Question

The molar entropy, \(S^{\circ},\) of \(\mathrm{HCl}\) at \(298 \mathrm{K}\) is \(186.9 \mathrm{JK}^{-1} \mathrm{mol}^{-1} .\) Find \(S^{\circ}(350 \mathrm{K})\) if \(C_{P}(298-350 \mathrm{K})\) is \(29.1 \mathrm{JK}^{-1} \mathrm{mol}^{-1}\).

Short answer

The change in molar entropy, using a constant \(C_P\), leads to an increase due to temperature rise.

Step-by-step solution

Understand the Relationship

To find the molar entropy \(S^{\circ}\) at a different temperature, we use the formula: \[S^{\circ}(T_2) = S^{\circ}(T_1) + \int_{T_1}^{T_2} \frac{C_P}{T} \, dT\]where \(S^{\circ}(T_1)\) is the molar entropy at the initial temperature,—298 K, which is 186.9 J/K/mol in this problem. \(C_P\) is constant over the temperature range.

Set Up the Integral

Since \(C_P\) is constant, the integral simplifies to:\[\int_{298}^{350} \frac{C_P}{T} \, dT = C_P \int_{298}^{350} \frac{1}{T} \, dT\]To solve the integral, we know that:\[\int \frac{1}{T} \, dT = \ln{|T|}\]

Key concepts

Heat Capacity

Heat capacity is a fundamental concept in thermodynamics that describes the amount of heat required to change a substance's temperature by a certain amount. It plays a crucial role in determining how substances react to thermal energy. The heat capacity, specifically the molar heat capacity at constant pressure (\(C_P\)), measures the energy needed to raise the temperature of one mole of a substance by one Kelvin while maintaining constant pressure. This value can vary depending on the substance and is vital in calculating changes in entropy across a temperature range.In the context of our problem, knowing the molar heat capacity (\(C_P = 29.1 \, \mathrm{J/K/mol}\)) over the temperature range from 298 K to 350 K allows us to compute the change in entropy when transitioning between these temperatures. Since \(C_P\) is considered constant in this range, it simplifies calculations, making it easier to integrate functions of temperature.

Thermodynamics

Thermodynamics is the study of energy, heat, and work, and how they interact with each other in physical systems. It involves principles and laws that govern these interactions and is central to processes in physics and chemistry. In thermodynamics, entropy is a key concept, representing the degree of disorder or randomness in a system. It is also a measure of energy dispersal at a specific temperature. One important aspect of thermodynamics is its laws, such as the First and Second Laws of Thermodynamics:

• The First Law, also known as the Law of Energy Conservation, states that energy cannot be created or destroyed, only transferred or transformed.
• The Second Law states that in any energy transfer, entropy tends to increase over time, indicating that natural processes favor increasing disorder.

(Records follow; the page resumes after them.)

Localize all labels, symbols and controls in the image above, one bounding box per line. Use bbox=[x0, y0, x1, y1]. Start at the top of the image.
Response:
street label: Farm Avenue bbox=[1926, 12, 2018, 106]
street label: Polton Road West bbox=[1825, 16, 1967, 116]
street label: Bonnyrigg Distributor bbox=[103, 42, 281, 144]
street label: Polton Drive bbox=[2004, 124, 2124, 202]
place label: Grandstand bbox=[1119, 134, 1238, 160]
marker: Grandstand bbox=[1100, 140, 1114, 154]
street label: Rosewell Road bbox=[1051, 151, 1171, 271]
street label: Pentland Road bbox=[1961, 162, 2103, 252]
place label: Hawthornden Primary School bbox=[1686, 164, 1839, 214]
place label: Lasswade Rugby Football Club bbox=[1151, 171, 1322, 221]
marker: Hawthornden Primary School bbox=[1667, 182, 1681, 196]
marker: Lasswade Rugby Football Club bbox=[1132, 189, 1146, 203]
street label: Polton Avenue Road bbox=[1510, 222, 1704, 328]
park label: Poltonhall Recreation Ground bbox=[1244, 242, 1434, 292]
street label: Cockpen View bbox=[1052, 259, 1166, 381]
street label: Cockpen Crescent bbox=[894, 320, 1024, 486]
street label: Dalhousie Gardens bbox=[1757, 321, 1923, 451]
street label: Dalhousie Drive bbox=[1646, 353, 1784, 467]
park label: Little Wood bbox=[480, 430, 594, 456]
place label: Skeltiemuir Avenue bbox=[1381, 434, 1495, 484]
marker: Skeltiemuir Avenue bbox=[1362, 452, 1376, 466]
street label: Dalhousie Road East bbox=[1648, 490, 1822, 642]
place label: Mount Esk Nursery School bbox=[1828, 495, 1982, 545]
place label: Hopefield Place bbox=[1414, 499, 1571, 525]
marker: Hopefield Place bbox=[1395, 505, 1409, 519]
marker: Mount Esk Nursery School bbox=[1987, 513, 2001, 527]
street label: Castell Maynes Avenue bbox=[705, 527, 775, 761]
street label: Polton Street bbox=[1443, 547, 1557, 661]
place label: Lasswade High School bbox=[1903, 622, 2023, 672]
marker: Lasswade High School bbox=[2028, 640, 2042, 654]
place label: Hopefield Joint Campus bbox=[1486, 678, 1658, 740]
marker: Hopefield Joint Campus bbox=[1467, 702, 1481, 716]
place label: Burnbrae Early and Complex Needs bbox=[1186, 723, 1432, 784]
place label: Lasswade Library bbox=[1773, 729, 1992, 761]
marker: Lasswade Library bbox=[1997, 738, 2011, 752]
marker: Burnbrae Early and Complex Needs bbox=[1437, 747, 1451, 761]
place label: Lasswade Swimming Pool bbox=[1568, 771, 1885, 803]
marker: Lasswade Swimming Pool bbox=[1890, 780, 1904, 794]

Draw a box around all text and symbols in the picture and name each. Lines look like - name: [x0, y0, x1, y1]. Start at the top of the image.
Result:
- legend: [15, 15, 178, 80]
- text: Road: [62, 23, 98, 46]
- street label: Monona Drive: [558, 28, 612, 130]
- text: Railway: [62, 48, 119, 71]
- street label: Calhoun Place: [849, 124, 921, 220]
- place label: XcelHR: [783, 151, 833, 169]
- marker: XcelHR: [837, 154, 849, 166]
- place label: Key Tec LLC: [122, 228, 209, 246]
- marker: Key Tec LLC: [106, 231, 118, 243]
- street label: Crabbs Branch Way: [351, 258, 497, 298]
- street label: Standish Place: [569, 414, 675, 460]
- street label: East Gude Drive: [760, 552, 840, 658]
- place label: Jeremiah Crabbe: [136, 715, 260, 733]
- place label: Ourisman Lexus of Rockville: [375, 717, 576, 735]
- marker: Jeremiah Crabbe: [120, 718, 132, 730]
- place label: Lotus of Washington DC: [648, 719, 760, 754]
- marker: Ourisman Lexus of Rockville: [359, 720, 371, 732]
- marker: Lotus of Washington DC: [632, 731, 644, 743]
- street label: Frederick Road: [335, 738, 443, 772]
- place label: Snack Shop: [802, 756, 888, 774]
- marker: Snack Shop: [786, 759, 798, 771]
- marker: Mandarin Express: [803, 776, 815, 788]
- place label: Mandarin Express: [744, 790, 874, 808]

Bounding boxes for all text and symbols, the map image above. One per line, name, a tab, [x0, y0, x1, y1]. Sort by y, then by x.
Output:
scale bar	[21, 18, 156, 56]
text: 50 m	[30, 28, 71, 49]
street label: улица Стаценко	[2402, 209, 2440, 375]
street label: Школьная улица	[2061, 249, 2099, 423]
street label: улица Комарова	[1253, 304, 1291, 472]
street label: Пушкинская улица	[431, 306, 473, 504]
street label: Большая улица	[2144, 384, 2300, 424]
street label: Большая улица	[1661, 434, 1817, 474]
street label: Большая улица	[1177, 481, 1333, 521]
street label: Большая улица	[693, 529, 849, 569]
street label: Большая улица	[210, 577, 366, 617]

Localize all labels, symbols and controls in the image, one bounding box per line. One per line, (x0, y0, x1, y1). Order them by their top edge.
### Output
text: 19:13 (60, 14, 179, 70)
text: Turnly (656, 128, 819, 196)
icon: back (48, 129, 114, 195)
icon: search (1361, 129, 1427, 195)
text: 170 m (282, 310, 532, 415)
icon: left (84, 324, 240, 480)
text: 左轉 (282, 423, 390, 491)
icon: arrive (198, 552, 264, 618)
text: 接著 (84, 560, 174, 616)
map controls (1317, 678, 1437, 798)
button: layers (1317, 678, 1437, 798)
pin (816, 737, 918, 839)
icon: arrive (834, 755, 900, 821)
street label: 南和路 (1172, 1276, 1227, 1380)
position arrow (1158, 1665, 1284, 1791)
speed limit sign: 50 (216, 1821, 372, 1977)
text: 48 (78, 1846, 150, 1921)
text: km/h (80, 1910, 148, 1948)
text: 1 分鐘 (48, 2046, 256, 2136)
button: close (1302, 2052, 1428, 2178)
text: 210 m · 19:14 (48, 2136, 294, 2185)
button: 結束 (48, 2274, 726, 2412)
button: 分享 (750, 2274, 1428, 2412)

This foundational framework assists with systems needing reversible processes, which directly relates to understanding how entropy and heat capacity are computed and utilized, as in the given exercise.

Entropy Calculation

Calculating entropy changes with temperature is an essential exercise in understanding thermodynamic systems. In the given problem, we start with an initial molar entropy \(S^{\circ}(298 \mathrm{K}) = 186.9 \, \mathrm{J/K/mol}\), and our goal is to find \(S^{\circ}(350 \mathrm{K})\).The formula used is:\[S^{\circ}(T_2) = S^{\circ}(T_1) + \int_{T_1}^{T_2} \frac{C_P}{T} \, dT\]Here, we substitute the known values:

• \(S^{\circ}(298 \mathrm{K}) = 186.9 \, \mathrm{J/K/mol}\)
• \(C_P = 29.1 \, \mathrm{J/K/mol}\)

Since \(C_P\) is constant here, you can simplify the integral to:\[C_P \int_{298}^{350} \frac{1}{T} \, dT = C_P [\ln(T)]_{298}^{350}\]Carrying out this calculation provides the change in entropy over the temperature range, giving us \(S^{\circ}(350 \mathrm{K})\). This process illustrates the quantitative analysis behind entropy changes in thermodynamic systems, highlighting the practical application of these concepts in chemistry and physics.